» Übung: Führe den Text über Carlsbergs Patent auf Braugerste im Anschluss an seinen letzten Satz weiter.

Carlsbergs Gersten-Patent: Kleinbrauer warnen vor „Einheitsbieren“
Es ist nicht das erste Mal, dass der dänische Braukonzern Carlsberg vor das Europäische Patentamt in München zieht. Als international operierende Großbrauerei investiert das Unternehmen viel Geld, um seine Innovationskraft vor Nachahmern zu schützen. Aber nicht nur technische Anlagen oder Maschinen finden sich in den Anträgen bei der EU-Behörde. 2016 konnte sich Carlsberg ein Patent für Braugerste sichern, zum Unmut von Kleinbrauereien und NGOs, die sich am Dienstagvormittag in München nun zur Wehr gesetzt haben.

» Einträge im Datensatz:
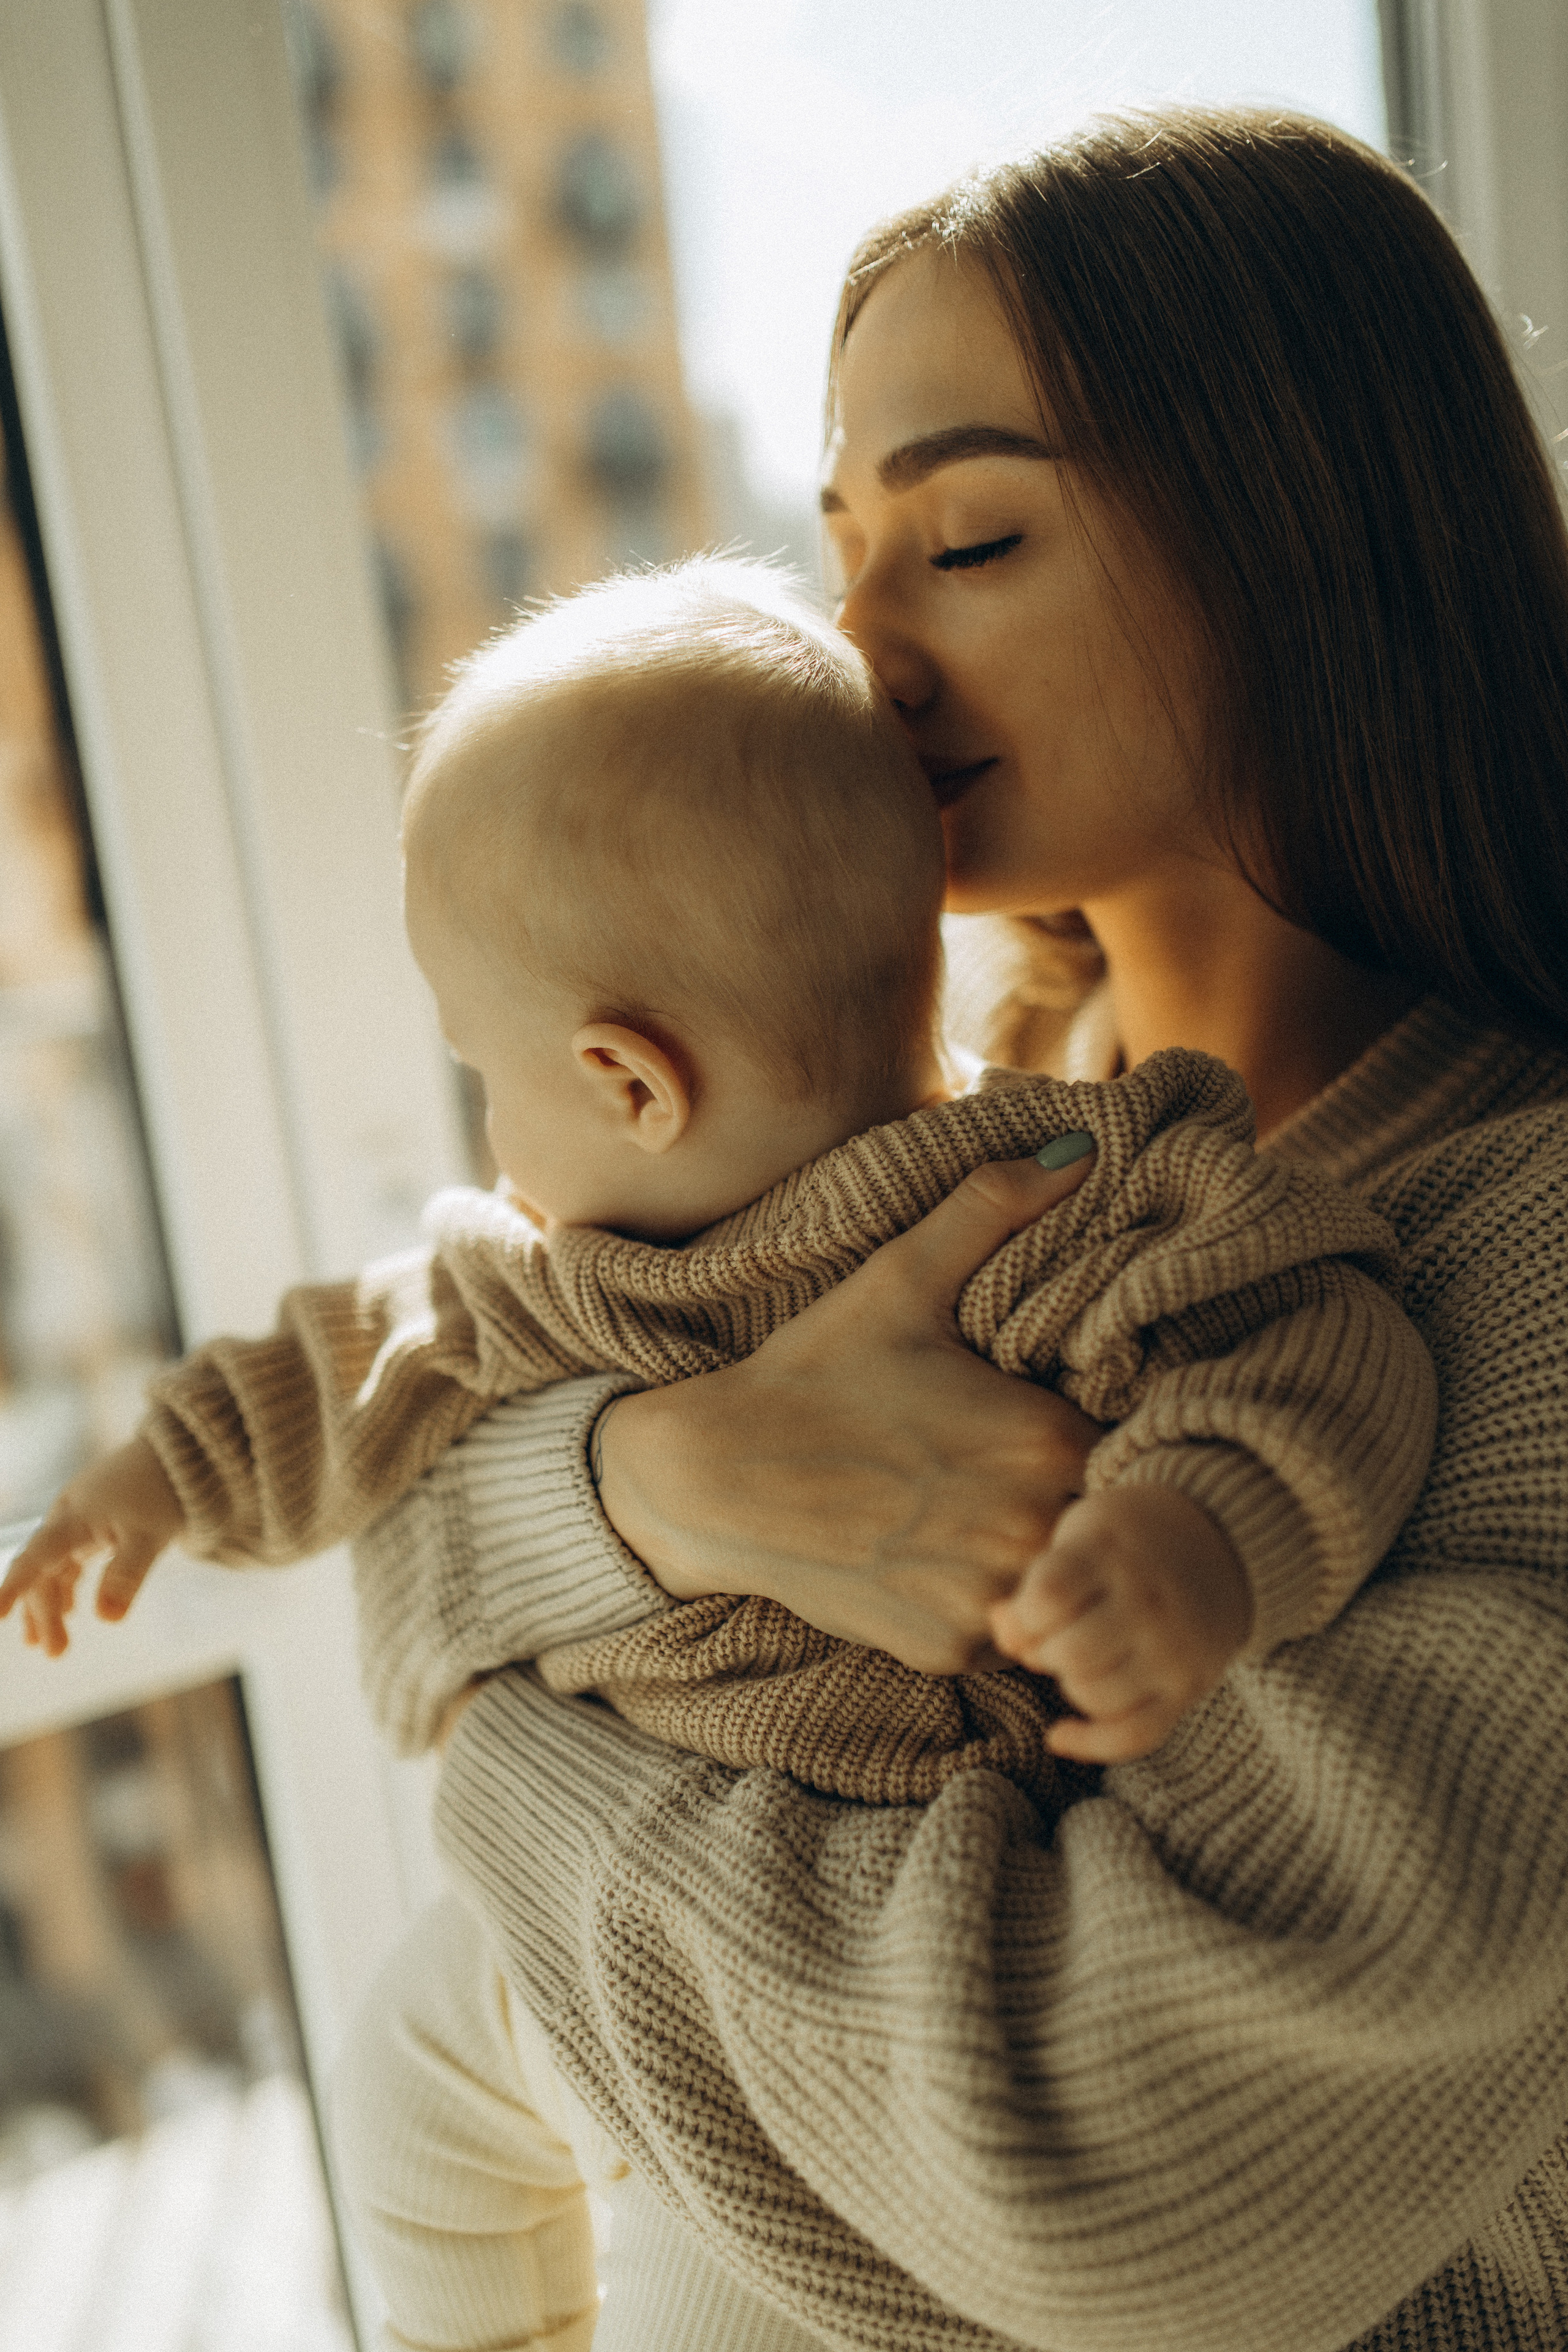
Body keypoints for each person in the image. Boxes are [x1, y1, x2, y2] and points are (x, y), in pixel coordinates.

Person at [341, 105, 1568, 2352]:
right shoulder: (950, 1151)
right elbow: (409, 1550)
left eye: (971, 538)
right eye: (846, 545)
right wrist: (656, 1486)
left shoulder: (1529, 1264)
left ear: (1309, 544)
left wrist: (529, 1767)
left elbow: (1122, 2181)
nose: (859, 647)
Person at [0, 550, 1434, 2350]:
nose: (487, 1137)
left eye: (484, 1070)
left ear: (625, 1080)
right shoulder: (545, 1279)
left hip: (867, 1965)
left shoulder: (1056, 1201)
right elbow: (340, 1366)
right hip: (611, 1917)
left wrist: (1207, 1541)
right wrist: (159, 1476)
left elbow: (1317, 1332)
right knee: (402, 2078)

» Lösung zur Aufgabe:
Für Nicht-Bierkenner: Gerste ist ein Getreide und neben Hopfen eine Hauptzutat für Bier. Rund 140.000 Tonnen verbrauchen die heimischen Brauereien. Zuerst wird die Gerste „gemälzt“, also Gerstenmalz hergestellt. Durch Vergärung entsteht der Alkohol im Bier. Welche Gerstensorte zum Einsatz kommt, beeinflusst Geschmack und Aussehen des Biers, womit Brauereien ihr Wunschbier erzeugen können und als Teil „regionaler Identität“ vermarkten können. Der Biermarkt ist hart umkämpft: allein in Österreich geht es um den Absatz von zehn Millionen Hektolitern (ein Hektoliter entspricht 200 Krügerln). Besonders kleinere Brauereien befürchten, dass Konzerne wie Carlsberg mit dem Patent auf Rohstoffe ihre Marktdominanz weiter ausbauen könnten. Mit dem Verfahren vor der großen Beschwerdekammer versuchen Kleinbrauer und Umweltschützer eine Grundsatz-Entscheidung für die Europäische Union zu erwirken: ein Patentverbot auf Saatgut.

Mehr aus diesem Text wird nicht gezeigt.